Tidy Data Homework

Author

Biol607

Since 2014, a group of us in New England have been surveying kelp forests from Rhode Island to Maine. There’s a LOT of data from several protocols. Let’s muck about with the percent cover data to learn about the sampling program and a bit about kelp forests here in New England.

1. Load me.

The URL of the data is https://github.com/kelpecosystems/observational_data/blob/master/cleaned_data/keen_cover.csv?raw=true - use the readr library to load it in. Show me that you can do it both without downloading it and if you download it.

2. Format

Take a look at the data in any way you see fit to be able to tell me if the data is in a wide or long format. Justify your answer.

3. Check it out.

Let’s learn a bit about who is doing what using group_by(), summarize(), and n_distinct(). 3a. How many sites has each PI done?

3b. How many years of data does each site have? Show it in descending order.

3c. Impress yourself - can you make a figure showing which site was sampled when? There are a lot of ways to do this. Sometimes I use slice(), but I’m sure there are more elegant solutions. For data viz, you can use geoms you’ve used before, or new ones, like geom_tile() or whatever you think would be interesting!

4. Let’s look at some kelp!

4a. This is a big unwieldy dataset. Let’s trim it down to the columns, YEAR, SITE, TRANSECT, PERCENT_COVER, and FAMILY, and SPECIES.

4b. Let’s make it even simpler. Trim the data down so the only species we are looking at are in the family “Laminariaceae”. After that, you can ditch the FAMILY column.

4c. For each species is there only one measurement per species transect each year? Or do we need to worry…… Note, this is a common data check you should be doing if you have a large complex data set!

4d. HAHA that was a trick. I knew there sometimes was more than one. That’s because some of these are measurements of juveniles and some are adults. OK - sum up the cover for each species on each transect so that we only have one measurement per species (adults and juveniles together!)

4e. Neat! Make a plot showing the timeseries of kelps at each site. You’ll want stat_summary() here. You might even need it twice because - note - stat_summary() has a geom argument where you can do things like “line”. What might that do? Check it out! Facet this plot by species, so we can see the trajectory of each. Feel free to gussy this plot up however you would like (or not). Do you notice anything? Comment!

5. Wide relationships

Let’s look at the relationship between two of the species here. Lexi made me do this, I swear. She made me think about tradeoffs in our weekly meeting last week, so now you all have this problem.

5a. If we want to look at the relationships between species, we need a wide data set. Use pivot_wider() to make species into columns with percent cover as your values. Note - be careful to fill in NAs as 0s.
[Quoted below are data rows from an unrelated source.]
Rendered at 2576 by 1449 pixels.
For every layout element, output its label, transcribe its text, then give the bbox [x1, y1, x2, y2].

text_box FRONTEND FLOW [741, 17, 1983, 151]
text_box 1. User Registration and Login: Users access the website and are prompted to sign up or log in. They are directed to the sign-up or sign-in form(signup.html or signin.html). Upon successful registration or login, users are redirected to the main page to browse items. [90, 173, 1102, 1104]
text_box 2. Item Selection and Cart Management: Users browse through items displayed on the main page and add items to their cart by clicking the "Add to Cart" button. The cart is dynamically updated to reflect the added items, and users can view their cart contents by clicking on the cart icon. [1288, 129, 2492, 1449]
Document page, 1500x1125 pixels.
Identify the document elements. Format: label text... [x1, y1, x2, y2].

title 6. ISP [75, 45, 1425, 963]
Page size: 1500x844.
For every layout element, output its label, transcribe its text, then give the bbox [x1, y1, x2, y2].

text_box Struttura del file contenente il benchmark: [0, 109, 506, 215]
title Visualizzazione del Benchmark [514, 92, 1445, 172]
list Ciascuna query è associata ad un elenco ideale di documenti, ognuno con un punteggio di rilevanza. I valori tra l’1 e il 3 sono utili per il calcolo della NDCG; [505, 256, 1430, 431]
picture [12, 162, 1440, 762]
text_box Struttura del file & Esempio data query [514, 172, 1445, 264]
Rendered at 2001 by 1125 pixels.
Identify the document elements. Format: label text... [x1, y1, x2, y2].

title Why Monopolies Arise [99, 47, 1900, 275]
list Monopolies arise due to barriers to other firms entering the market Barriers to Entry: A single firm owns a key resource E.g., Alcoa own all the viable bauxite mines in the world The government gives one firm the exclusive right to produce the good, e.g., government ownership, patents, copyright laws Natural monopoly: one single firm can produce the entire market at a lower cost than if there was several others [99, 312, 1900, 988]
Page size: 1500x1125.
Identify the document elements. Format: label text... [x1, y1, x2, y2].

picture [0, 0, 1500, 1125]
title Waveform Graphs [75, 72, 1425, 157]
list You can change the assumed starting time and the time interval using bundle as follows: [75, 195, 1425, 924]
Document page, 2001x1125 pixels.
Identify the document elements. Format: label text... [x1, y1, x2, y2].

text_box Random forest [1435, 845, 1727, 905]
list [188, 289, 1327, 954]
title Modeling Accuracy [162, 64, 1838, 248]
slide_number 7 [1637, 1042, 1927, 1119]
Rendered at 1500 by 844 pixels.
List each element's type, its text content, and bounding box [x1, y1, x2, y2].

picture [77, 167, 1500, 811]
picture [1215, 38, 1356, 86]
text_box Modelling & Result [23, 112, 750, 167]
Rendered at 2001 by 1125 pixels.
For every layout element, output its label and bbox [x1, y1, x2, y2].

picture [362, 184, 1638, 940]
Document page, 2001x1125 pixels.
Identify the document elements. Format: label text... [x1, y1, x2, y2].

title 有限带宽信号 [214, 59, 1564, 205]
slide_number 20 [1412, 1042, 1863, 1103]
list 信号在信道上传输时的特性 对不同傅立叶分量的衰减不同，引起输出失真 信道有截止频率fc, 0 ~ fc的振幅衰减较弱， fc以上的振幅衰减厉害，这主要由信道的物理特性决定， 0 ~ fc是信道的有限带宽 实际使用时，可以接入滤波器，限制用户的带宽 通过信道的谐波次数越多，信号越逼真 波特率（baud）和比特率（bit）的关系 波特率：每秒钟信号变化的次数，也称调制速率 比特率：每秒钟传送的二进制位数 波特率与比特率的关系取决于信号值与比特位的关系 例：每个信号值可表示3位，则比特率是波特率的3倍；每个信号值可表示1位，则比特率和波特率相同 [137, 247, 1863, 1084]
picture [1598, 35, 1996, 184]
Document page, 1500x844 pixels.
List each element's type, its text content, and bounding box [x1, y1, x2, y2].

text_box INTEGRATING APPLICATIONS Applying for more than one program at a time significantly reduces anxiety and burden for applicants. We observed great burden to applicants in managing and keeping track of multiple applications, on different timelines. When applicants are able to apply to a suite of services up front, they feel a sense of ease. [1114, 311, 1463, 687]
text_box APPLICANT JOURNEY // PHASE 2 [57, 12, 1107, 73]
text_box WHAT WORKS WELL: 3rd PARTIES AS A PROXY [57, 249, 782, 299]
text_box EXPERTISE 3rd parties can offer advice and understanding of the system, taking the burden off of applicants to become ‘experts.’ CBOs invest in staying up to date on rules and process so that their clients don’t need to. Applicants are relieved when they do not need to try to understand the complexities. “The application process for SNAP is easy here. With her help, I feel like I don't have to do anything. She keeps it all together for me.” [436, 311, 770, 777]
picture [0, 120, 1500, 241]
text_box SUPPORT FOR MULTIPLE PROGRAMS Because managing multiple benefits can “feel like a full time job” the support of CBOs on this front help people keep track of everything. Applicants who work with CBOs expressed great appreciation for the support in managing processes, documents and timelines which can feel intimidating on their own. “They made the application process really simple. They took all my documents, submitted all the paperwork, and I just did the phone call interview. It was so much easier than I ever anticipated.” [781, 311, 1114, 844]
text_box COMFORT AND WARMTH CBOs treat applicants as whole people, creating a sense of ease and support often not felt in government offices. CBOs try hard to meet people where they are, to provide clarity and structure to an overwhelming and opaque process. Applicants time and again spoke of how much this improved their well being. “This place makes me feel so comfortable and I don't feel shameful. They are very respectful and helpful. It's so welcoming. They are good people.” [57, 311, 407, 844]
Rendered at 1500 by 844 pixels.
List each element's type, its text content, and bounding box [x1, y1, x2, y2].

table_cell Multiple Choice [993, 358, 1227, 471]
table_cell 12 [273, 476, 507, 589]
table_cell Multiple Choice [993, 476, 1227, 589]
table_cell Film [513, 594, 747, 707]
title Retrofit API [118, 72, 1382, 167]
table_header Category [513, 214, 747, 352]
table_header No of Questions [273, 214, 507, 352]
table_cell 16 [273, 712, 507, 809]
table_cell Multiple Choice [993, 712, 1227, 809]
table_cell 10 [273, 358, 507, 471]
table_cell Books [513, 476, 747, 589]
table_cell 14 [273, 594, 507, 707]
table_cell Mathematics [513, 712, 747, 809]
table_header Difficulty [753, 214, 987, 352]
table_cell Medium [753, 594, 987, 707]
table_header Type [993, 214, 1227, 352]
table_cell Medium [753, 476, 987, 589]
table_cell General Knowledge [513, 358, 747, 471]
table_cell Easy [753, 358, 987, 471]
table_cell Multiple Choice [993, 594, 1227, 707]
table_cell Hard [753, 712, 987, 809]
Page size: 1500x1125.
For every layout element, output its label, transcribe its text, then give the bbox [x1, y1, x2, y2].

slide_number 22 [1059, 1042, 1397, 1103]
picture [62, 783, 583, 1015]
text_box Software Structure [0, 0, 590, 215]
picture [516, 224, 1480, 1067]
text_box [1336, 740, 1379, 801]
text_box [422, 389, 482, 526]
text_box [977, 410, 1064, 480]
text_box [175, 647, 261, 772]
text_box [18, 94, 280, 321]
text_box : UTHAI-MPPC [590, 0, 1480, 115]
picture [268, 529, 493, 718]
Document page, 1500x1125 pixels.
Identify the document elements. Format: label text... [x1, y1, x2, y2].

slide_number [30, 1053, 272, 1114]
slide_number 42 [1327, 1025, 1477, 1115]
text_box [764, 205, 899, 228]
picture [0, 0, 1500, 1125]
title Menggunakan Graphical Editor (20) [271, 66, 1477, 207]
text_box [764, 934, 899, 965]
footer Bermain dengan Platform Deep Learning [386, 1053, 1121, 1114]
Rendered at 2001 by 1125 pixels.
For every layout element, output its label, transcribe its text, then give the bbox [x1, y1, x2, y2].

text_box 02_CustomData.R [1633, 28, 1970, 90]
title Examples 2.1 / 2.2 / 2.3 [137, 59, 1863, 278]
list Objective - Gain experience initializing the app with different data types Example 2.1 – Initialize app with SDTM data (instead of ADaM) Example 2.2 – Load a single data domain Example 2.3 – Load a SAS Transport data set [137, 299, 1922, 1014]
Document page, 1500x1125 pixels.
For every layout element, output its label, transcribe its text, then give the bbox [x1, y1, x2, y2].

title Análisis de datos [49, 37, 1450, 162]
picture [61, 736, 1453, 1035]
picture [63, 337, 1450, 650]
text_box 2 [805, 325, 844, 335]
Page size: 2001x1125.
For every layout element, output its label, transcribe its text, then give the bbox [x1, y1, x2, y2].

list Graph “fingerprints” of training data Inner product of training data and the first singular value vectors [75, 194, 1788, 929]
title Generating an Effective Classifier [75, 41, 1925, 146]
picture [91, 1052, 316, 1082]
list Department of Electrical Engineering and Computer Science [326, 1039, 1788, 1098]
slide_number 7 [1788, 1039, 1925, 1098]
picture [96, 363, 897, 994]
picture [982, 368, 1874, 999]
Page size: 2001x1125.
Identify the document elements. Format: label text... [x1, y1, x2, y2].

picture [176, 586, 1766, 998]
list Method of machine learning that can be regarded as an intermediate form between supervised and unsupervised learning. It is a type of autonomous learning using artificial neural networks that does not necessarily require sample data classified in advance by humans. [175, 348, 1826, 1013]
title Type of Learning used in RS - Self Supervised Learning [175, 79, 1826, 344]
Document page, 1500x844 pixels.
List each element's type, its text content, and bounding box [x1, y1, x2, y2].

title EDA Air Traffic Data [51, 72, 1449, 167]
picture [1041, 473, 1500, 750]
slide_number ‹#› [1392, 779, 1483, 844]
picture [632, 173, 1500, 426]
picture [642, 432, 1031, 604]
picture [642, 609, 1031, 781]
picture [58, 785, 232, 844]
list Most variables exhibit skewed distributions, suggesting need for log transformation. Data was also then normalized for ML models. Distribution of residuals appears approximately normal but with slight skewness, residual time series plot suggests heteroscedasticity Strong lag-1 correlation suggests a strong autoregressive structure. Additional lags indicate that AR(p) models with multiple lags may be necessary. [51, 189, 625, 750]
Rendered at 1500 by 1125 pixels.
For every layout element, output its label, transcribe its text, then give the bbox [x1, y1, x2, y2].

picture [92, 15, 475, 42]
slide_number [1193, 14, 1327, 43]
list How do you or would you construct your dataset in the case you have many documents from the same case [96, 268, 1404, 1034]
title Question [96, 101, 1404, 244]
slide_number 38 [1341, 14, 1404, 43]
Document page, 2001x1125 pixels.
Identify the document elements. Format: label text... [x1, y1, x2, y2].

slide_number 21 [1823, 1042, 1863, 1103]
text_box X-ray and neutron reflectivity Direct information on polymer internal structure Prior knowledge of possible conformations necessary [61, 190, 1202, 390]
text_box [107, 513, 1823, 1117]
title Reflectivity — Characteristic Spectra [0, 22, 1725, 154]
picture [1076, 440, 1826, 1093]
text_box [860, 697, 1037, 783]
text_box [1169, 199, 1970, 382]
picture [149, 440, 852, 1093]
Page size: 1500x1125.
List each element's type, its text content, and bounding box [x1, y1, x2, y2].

5b. Neat! Is there a relationship between Saccharina latissima and Laminaria digitata? Plot it. As a preview for 2 weeks from now, add a line to your ggplot stat_smooth(method = "lm"). Also, remember that you will need backticks ` around variables with spaces in them. What do you think? Feel free to use any other geoms or explore however you like here.

5c. Hey, so, remember how we filled in a lot of 0s? Yeah, those weren’t in the original long data we plotted….. which means many of those lines from question 4e might be wrong! So let’s pivot this correct long data back wide and then remake the figure from 4e. Does it look different? Does it tell a different story?

Meta 1.

So, this was your first time playing with a novel only mostly clean data set found in the wild. How did you feel working with it? What did you notice as you examined it for the very first time knowing nothing about it?

Meta 2.

Split-Apply-Combine is…. a way of life, really. Is this something you have dealt with previously in your life or work? How comfortable are you with this concept?

Meta 3.

When you’ve made datasets in the past, have they been wide, long, or something else? After this week and the Browman and Woo paper, what advice would you give to future you when making data?

Meta 3.

How much time did this take you, roughly? Again, I’m trying to keep track that these assignments aren’t killer, more than anything.

Meta 4.

Please give yourself a weak/sufficient/strong assessment on this assigment. Feel free to comment on why.